A spokesman said: “All new litter bins in seaside towns have flaps across the apertures to prevent scavenging by gulls
“Posters requesting people not to feed the seagulls are displayed in seaside towns and have been distributed to local food businesses
“Advice is given to property owners on methods of protecting their own buildings and encouraging them to carry out egg replacement if possible.
“East Devon’s seaside towns have their refuse collected earlier during the summer which successfully reduces littering caused by seagulls.”
As in Wyre’s proposals the scale of enforcement isn’t made clear.
East Devon operates a system of on-the-spot fines and, as Wyre Council has suggested, has an online reporting system allowing persistent offenders and trouble spots to be identified.
But is it working?
The owner of Aby’s cafe, on the seafront in Exmouth was less than convinced. “I didn’t even know they did fines,” he said.
“If this was introduced in May nothing has changed, it’s as bad as ever.
“The gulls, they are not afraid, they are big and vicious, there’s no control.
“We have had to put up signs saying people eat at their own risk, before that we were refunding up to £100 for stolen food every day.”
Carol Burkett runs a cafe on the sea front in Budleigh Salterton, another Devon town under the gull menace.
She said: “I’ve never seen anyone enforcing this. I’d like to know how many people they’ve actually fined.
“You don’t even see a dog warden, never mind anyone dealing with this.
“I think there are more people getting upset about the welfare of seagulls than there are about people getting attacked.
“We’ve put flags up to deter them but they are a menace, they’ll take anything.”

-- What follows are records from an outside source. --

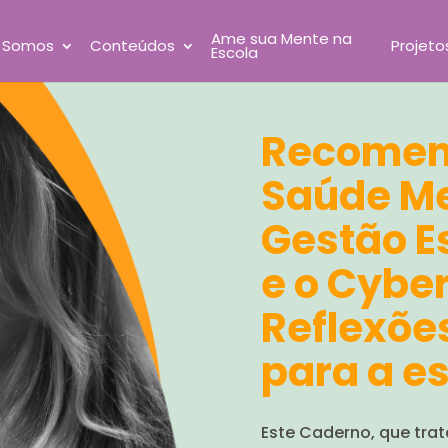
Ame sua Mente na
 Somos
Conteúdos
Projeto
Escola
Recomen
Saúde Me
Gestão Es
e o Cyber
Reflexões
para a e
Este Caderno, que trat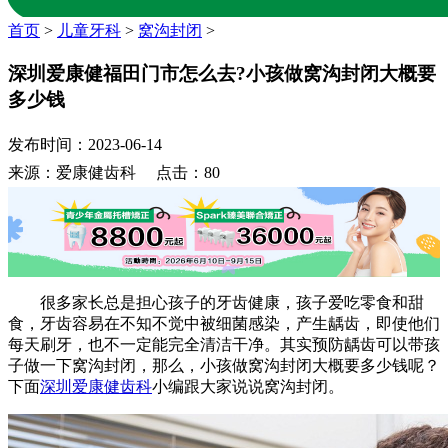
首页
>
儿童牙科
>
窝沟封闭
>
深圳爱康健福田门市怎么去?小孩做窝沟封闭大概要
多少钱
发布时间：2023-06-14
来源：爱康健齿科 点击：80
很多家长总是担心孩子的牙齿健康，孩子爱吃零食和甜
食，牙齿容易在不知不觉中被细菌感染，产生龋齿，即使他们
每天刷牙，也不一定能完全清洁干净。其实预防龋齿可以带孩
子做一下窝沟封闭，那么，小孩做窝沟封闭大概要多少钱呢？
下面
深圳爱康健齿科
小编跟大家说说窝沟封闭。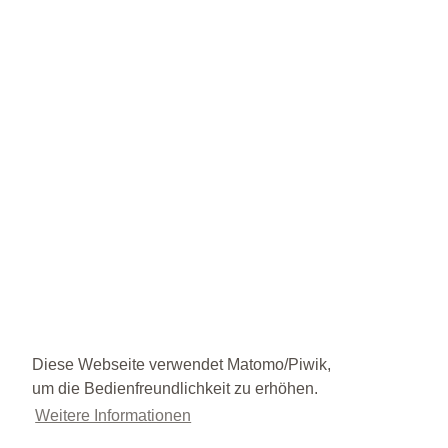
Diese Webseite verwendet Matomo/Piwik,
um die Bedienfreundlichkeit zu erhöhen.
Weitere Informationen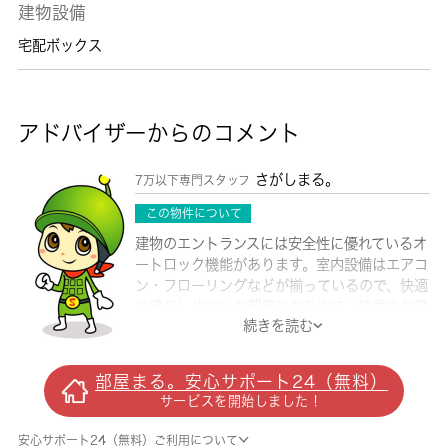
建物設備
宅配ボックス
アドバイザーからのコメント
さがしまる。
7万以下専門スタッフ
この物件について
建物のエントランスには安全性に優れているオ
ートロック機能があります。室内設備はエアコ
ン・フローリングなどが揃っているので、快適
に過ごしやすいお部屋になります。読書やお昼
続きを読む
寝などのくつろぎの場としてテラスを活用でき
ます。キッチンには電気で動くIHがついている
ので、火災やガス漏れによる事故のリスクが減
部屋まる。安心サポート24（無料）
ります。こちらの物件はマンションです。お引
サービスを開始しました！
越しを考えているなら、全居室洋室のマンショ
ンでいかがでしょう。お引越しをお考えの方
安心サポート24（無料）ご利用について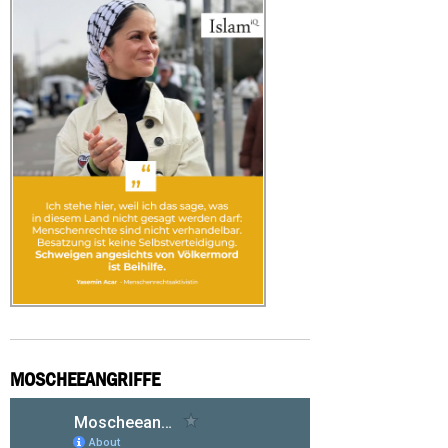
MOSCHEEANGRIFFE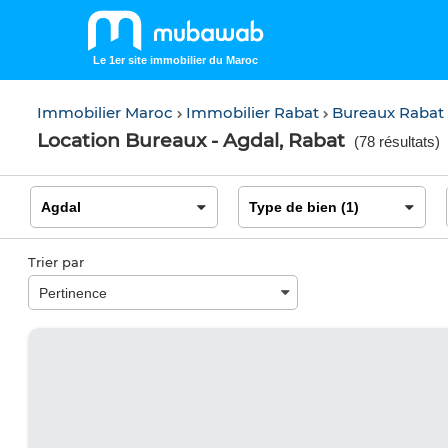
Le 1er site immobilier du Maroc
Immobilier Maroc
Immobilier Rabat
Bureaux Rabat
Location Bureaux - Agdal, Rabat
(
78 résultats
)
Trier par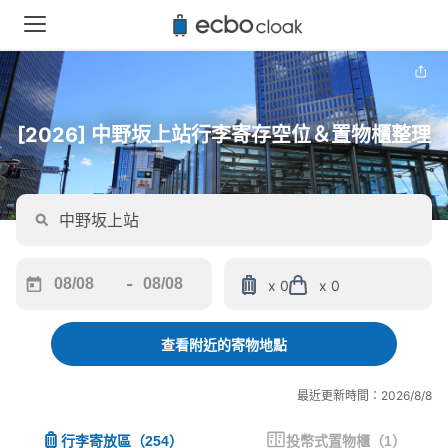
[2026] 中野坂上站行李寄存空位＆置物櫃整理
-
x 0
x 0
Navigate
Navigate
forward
backward
to
to
查看附近的寄物地點
interact
interact
with
with
最近更新時間：2026/8/8
the
the
calendar
calendar
行李寄放區
（
254
）
投幣式置物櫃
（
1
）
and
and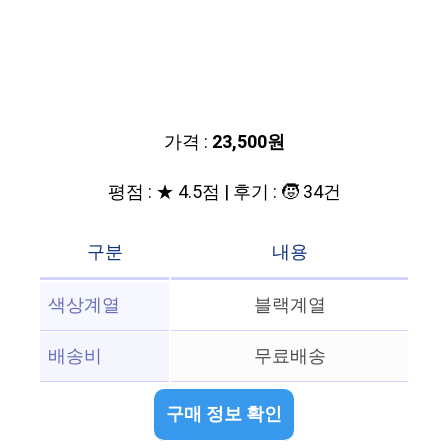
가격 :
23,500원
평점 : ★ 4.5점 | 후기 : 🧒 34건
구분
내용
색상계열
블랙계열
배송비
무료배송
구매 정보 확인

When the ban was introduced East Devon Council made it clear enforcement would not be heavy handed.
Coun Iain Chubb, who holds the environment portfolio at East Devon, described the new bylaws as a ‘final backstop’.
He said: “It’s one of those things where, if you’ve got somebody who is habitually feeding seagulls, it’s something to say you shouldn’t be doing this – there is a fine at the end of the day.
“There aren’t going to be police out looking for people throwing chips at birds, that’s for sure.”
Wyre’s consultation ends later this month.
If Wyre Council goes ahead with the Public Space Protection Orders they would be enforceable by both council officers and police with the public able to report problem spots.
The authority is hoping that the publicity surrounding the orders will help get the message out that feeding seagulls encourages them to try to take food contributing to an increase in attacks and, an increased level of water pollution caused by seagull poo.
The fines would be enforced in Cleveleys, Fleetwood and Knott End.